Records for the task:
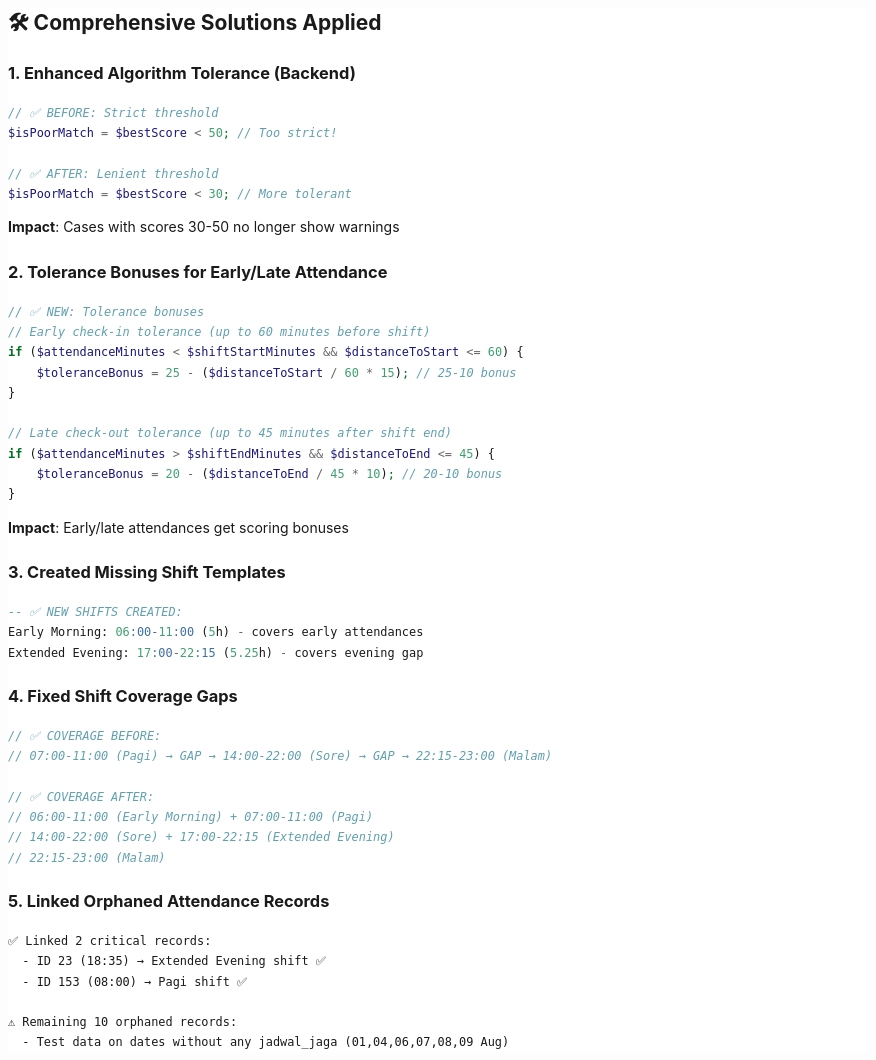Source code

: ## 🛠️ **Comprehensive Solutions Applied**

### **1. Enhanced Algorithm Tolerance (Backend)**
```php
// ✅ BEFORE: Strict threshold
$isPoorMatch = $bestScore < 50; // Too strict!

// ✅ AFTER: Lenient threshold  
$isPoorMatch = $bestScore < 30; // More tolerant
```

**Impact**: Cases with scores 30-50 no longer show warnings

### **2. Tolerance Bonuses for Early/Late Attendance**
```php
// ✅ NEW: Tolerance bonuses
// Early check-in tolerance (up to 60 minutes before shift)
if ($attendanceMinutes < $shiftStartMinutes && $distanceToStart <= 60) {
    $toleranceBonus = 25 - ($distanceToStart / 60 * 15); // 25-10 bonus
}

// Late check-out tolerance (up to 45 minutes after shift end)  
if ($attendanceMinutes > $shiftEndMinutes && $distanceToEnd <= 45) {
    $toleranceBonus = 20 - ($distanceToEnd / 45 * 10); // 20-10 bonus
}
```

**Impact**: Early/late attendances get scoring bonuses

### **3. Created Missing Shift Templates**
```sql
-- ✅ NEW SHIFTS CREATED:
Early Morning: 06:00-11:00 (5h) - covers early attendances
Extended Evening: 17:00-22:15 (5.25h) - covers evening gap
```

### **4. Fixed Shift Coverage Gaps**
```php
// ✅ COVERAGE BEFORE:
// 07:00-11:00 (Pagi) → GAP → 14:00-22:00 (Sore) → GAP → 22:15-23:00 (Malam)

// ✅ COVERAGE AFTER:  
// 06:00-11:00 (Early Morning) + 07:00-11:00 (Pagi)
// 14:00-22:00 (Sore) + 17:00-22:15 (Extended Evening) 
// 22:15-23:00 (Malam)
```

### **5. Linked Orphaned Attendance Records**
```
✅ Linked 2 critical records:
  - ID 23 (18:35) → Extended Evening shift ✅
  - ID 153 (08:00) → Pagi shift ✅
  
⚠️ Remaining 10 orphaned records:
  - Test data on dates without any jadwal_jaga (01,04,06,07,08,09 Aug)
```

Work to be completed:
Every line above should be duplicated exactly; the pictures are to be left out.

Expected output:
Source code

: ## 🛠️ **Comprehensive Solutions Applied**

### **1. Enhanced Algorithm Tolerance (Backend)**
```php
// ✅ BEFORE: Strict threshold
$isPoorMatch = $bestScore < 50; // Too strict!

// ✅ AFTER: Lenient threshold  
$isPoorMatch = $bestScore < 30; // More tolerant
```

**Impact**: Cases with scores 30-50 no longer show warnings

### **2. Tolerance Bonuses for Early/Late Attendance**
```php
// ✅ NEW: Tolerance bonuses
// Early check-in tolerance (up to 60 minutes before shift)
if ($attendanceMinutes < $shiftStartMinutes && $distanceToStart <= 60) {
    $toleranceBonus = 25 - ($distanceToStart / 60 * 15); // 25-10 bonus
}

// Late check-out tolerance (up to 45 minutes after shift end)  
if ($attendanceMinutes > $shiftEndMinutes && $distanceToEnd <= 45) {
    $toleranceBonus = 20 - ($distanceToEnd / 45 * 10); // 20-10 bonus
}
```

**Impact**: Early/late attendances get scoring bonuses

### **3. Created Missing Shift Templates**
```sql
-- ✅ NEW SHIFTS CREATED:
Early Morning: 06:00-11:00 (5h) - covers early attendances
Extended Evening: 17:00-22:15 (5.25h) - covers evening gap
```

### **4. Fixed Shift Coverage Gaps**
```php
// ✅ COVERAGE BEFORE:
// 07:00-11:00 (Pagi) → GAP → 14:00-22:00 (Sore) → GAP → 22:15-23:00 (Malam)

// ✅ COVERAGE AFTER:  
// 06:00-11:00 (Early Morning) + 07:00-11:00 (Pagi)
// 14:00-22:00 (Sore) + 17:00-22:15 (Extended Evening) 
// 22:15-23:00 (Malam)
```

### **5. Linked Orphaned Attendance Records**
```
✅ Linked 2 critical records:
  - ID 23 (18:35) → Extended Evening shift ✅
  - ID 153 (08:00) → Pagi shift ✅
  
⚠️ Remaining 10 orphaned records:
  - Test data on dates without any jadwal_jaga (01,04,06,07,08,09 Aug)
```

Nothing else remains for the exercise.